### But de la tâche
Citez tel quel le texte de tous les items, ligne par ligne, en laissant les images de côté.

(Contenu transcrit des pages)
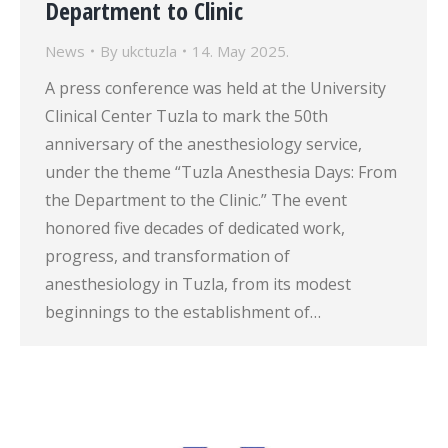
Department to Clinic
News
By
ukctuzla
14. May 2025.
A press conference was held at the University
Clinical Center Tuzla to mark the 50th
anniversary of the anesthesiology service,
under the theme “Tuzla Anesthesia Days: From
the Department to the Clinic.” The event
honored five decades of dedicated work,
progress, and transformation of
anesthesiology in Tuzla, from its modest
beginnings to the establishment of…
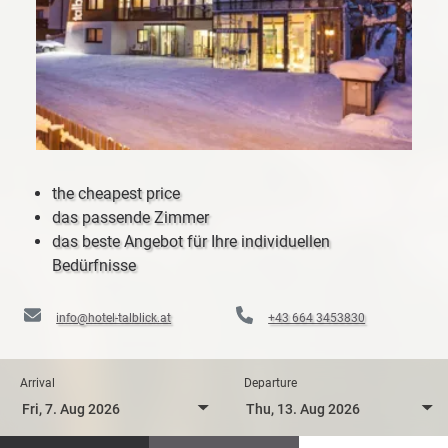
the cheapest price
das passende Zimmer
das beste Angebot für Ihre individuellen
Bedürfnisse
info@hotel-talblick.at
+43 664 3453830
Arrival
Departure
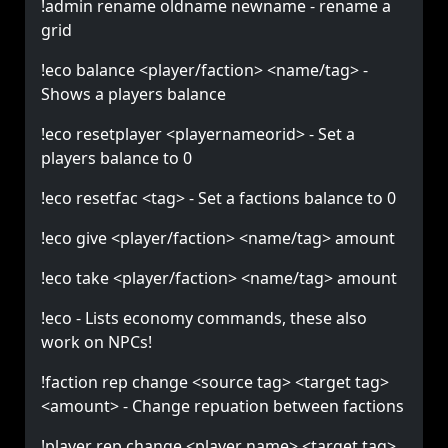
!admin rename oldname newname - rename a
grid
!eco balance <player/faction> <name/tag> -
Shows a players balance
!eco resetplayer <playernameorid> - Set a
players balance to 0
!eco resetfac <tag> - Set a factions balance to 0
!eco give <player/faction> <name/tag> amount
!eco take <player/faction> <name/tag> amount
!eco - Lists economy commands, these also
work on NPCs!
!faction rep change <source tag> <target tag>
<amount> - Change repuation between factions
!player rep change <player name> <target tag>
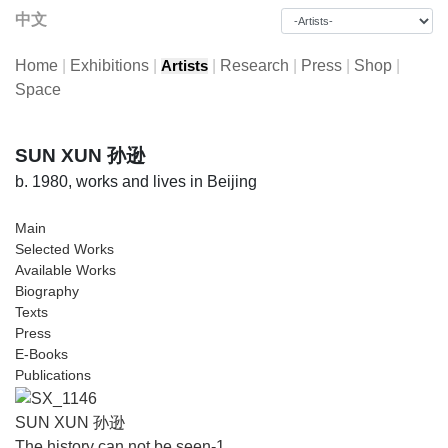
中文
Home
|
Exhibitions
|
|
Research
|
Press
|
Shop
|
Artists
Space
SUN XUN 孙逊
b. 1980, works and lives in Beijing
Main
Selected Works
Available Works
Biography
Texts
Press
E-Books
Publications
SUN XUN 孙逊
The history can not be seen-1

### Résultat obtenu
Department to Clinic
News
By
ukctuzla
14. May 2025.
A press conference was held at the University
Clinical Center Tuzla to mark the 50th
anniversary of the anesthesiology service,
under the theme “Tuzla Anesthesia Days: From
the Department to the Clinic.” The event
honored five decades of dedicated work,
progress, and transformation of
anesthesiology in Tuzla, from its modest
beginnings to the establishment of…
the cheapest price
das passende Zimmer
das beste Angebot für Ihre individuellen
Bedürfnisse
info@hotel-talblick.at
+43 664 3453830
Arrival
Departure
!admin rename oldname newname - rename a
grid
!eco balance <player/faction> <name/tag> -
Shows a players balance
!eco resetplayer <playernameorid> - Set a
players balance to 0
!eco resetfac <tag> - Set a factions balance to 0
!eco give <player/faction> <name/tag> amount
!eco take <player/faction> <name/tag> amount
!eco - Lists economy commands, these also
work on NPCs!
!faction rep change <source tag> <target tag>
<amount> - Change repuation between factions
!player rep change <player name> <target tag>
中文
Home
|
Exhibitions
|
|
Research
|
Press
|
Shop
|
Artists
Space
SUN XUN 孙逊
b. 1980, works and lives in Beijing
Main
Selected Works
Available Works
Biography
Texts
Press
E-Books
Publications
SUN XUN 孙逊
The history can not be seen-1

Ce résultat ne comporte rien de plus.